Writings. The child, the city and the artist. Collected Articles and other writings 1947-1998, Aldo van Eyck, edited by Vincent Ligtelijn and Francis Strauven Sun, Amsterdam 2008 (pp. 980, s.i.p.)
This publication comprises two bound volumes and a slipcase, accompanied by a subdued and meticulous graphic design. The first volume contains a long, serious essay written by van Eyck in 1962 entitled “The Child, the City and the Artist”, which was circulated widely in the universities, particularly in the US, but never published. Focusing on time, imagination and the concept of place, relativity, symmetry and nature, it is the closest van Eyck ever came to writing a mini-theory or treatise. The second volume, roughly three times the length of the first, is an assortment of essays, articles, written pieces, interviews, speeches and letters dating from 1947-1998. Together they total approximately 900 pages, with many small pictures of designs and constructions, souvenir photos, scattered images and portraits. As a parenthesis, we might note the unfortunate absence of a proper monograph on the work of van Eyck the builder. The next best thing is Francis Strauven’s publication Aldo van Eyck. The Shape of Relativity (1998), although this is basically a ramified biography accompanied by an anthology of works. In his lifetime, van Eyck constructed his aura around his intellectual contribution rather than his albeit extraordinary architecture.

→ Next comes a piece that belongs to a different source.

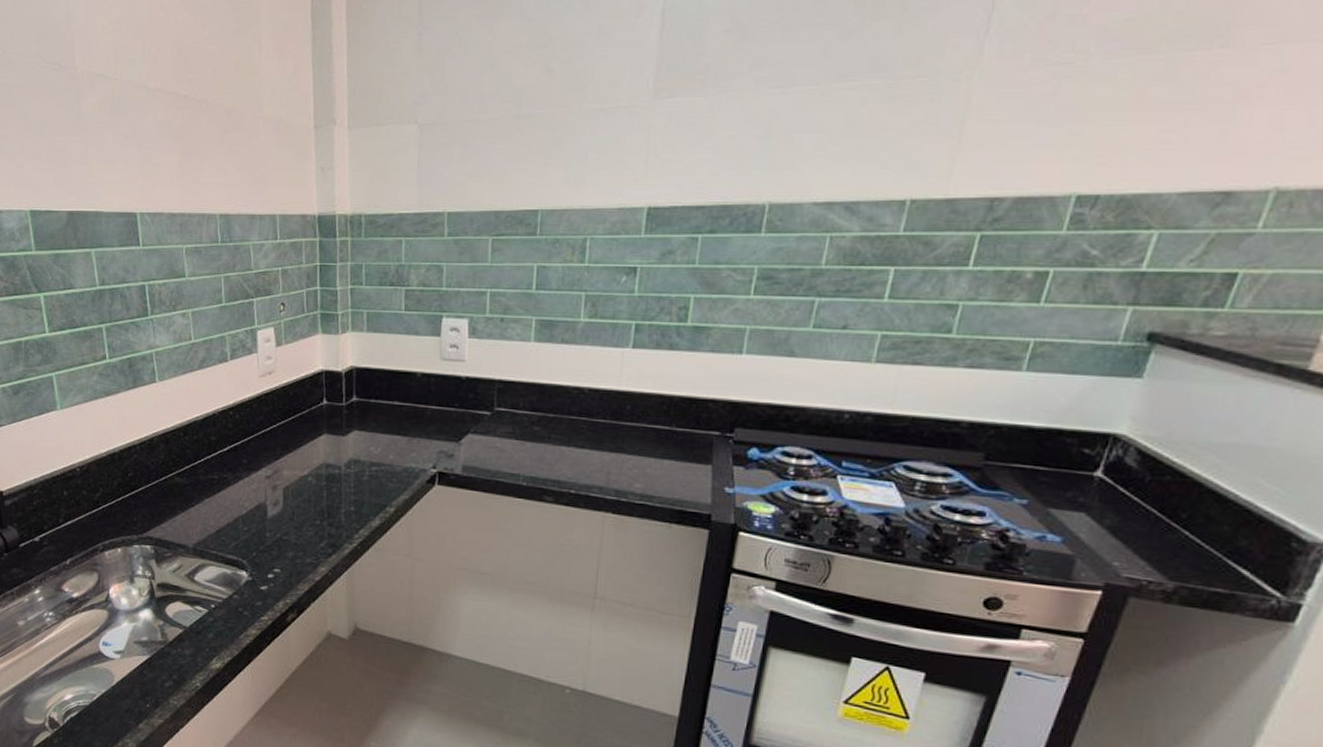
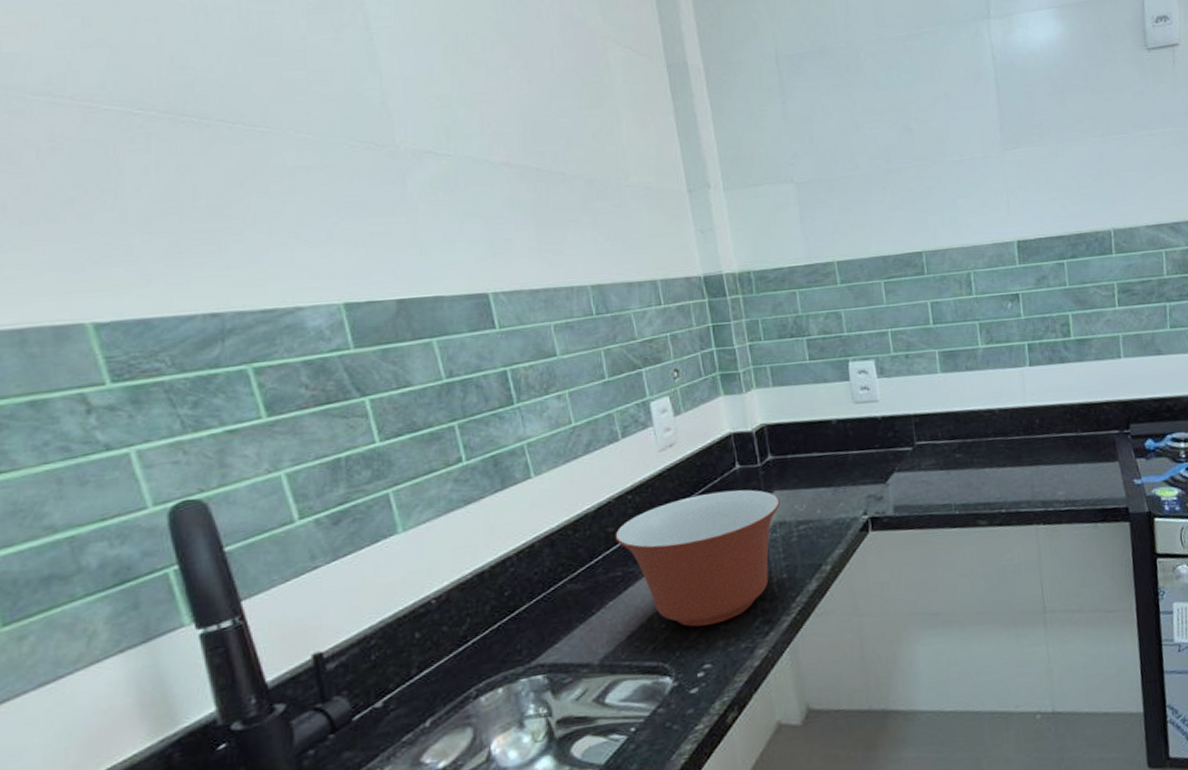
mixing bowl: none [216,421,358,537] -> present [615,489,780,627]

Van Eyck wrote very well and his pen remains as sharp as a scalpel. Indeed, many of his words are still amusing when re-read years later because they avoid all superficiality; they also lack the magniloquence and presumption that often distinguishes architects’ writings. Always with grace (although his attacks were sometimes extremely gory) and usually tinged with a good dose of humour, he simultaneously addressed the worlds of ideas and of things. To his mind, these two worlds are held together by man, who according to Van Eyck’s anthropological interpretation has had the same mind and body since time immemorial: man plays, moves, stops, laughs, cries, builds, loves and acts. How little man has changed over time remains the crux of his theory. For him, there was no homo modernus, nor even contemporaneity. Van Eyck did not even believe in the existence of architecture as image; he loved to argue and never allowed himself to be dazzled by things. His buildings never have a facade.
The many pages in the two volumes give a direct account of the reasons behind the crisis of post-World War II orthodox modernity. When seen from a different standpoint, these reasons generated the tired modernity of the last 20 years. A large number of multilingual people passed through the loose weave of Team 10, and many trends were born out of the discussions of those years. One realises the gravity of the loss, today, of opportunities for exchange, save in the rarest of cases. The overhead picture of a late Team 10 meeting held in 1974 in Van Eyck’s home in Loenen aan de Vecht is steeped in nostalgia. You can see De Carlo, the Smithsons, Ungers, Erskine, Candilis, Bakema and Pietilä. At first glance it seems so far removed in time as to have nothing to do with us, until you realise that all this was actually yesterday and that we ourselves are the long-lasting effects of it. To the publication’s credit, it is not academic and it flits between history, criticism and controversy. It is the type of book you can keep on your beside table, reading a few lines now and again to refresh your ideas. Volume two hosts a myriad of comments and literary stimuli, including the famous essays published in Forum (such as the one in 1962 on the Pueblos of the American Indians), as well as the accusatory anti-post-modern speech made at the Royal Institute of British Architects in 1981, when he was awarded the Gold Medal (“R.P.P. – Rats, Posts and Other Pests”), as well as the poetic literary drafts on chromatism, labyrinthine clarity, symmetry, synchrony and the analysis of form. Aldo certainly did not see architecture as a set of standards and regulations.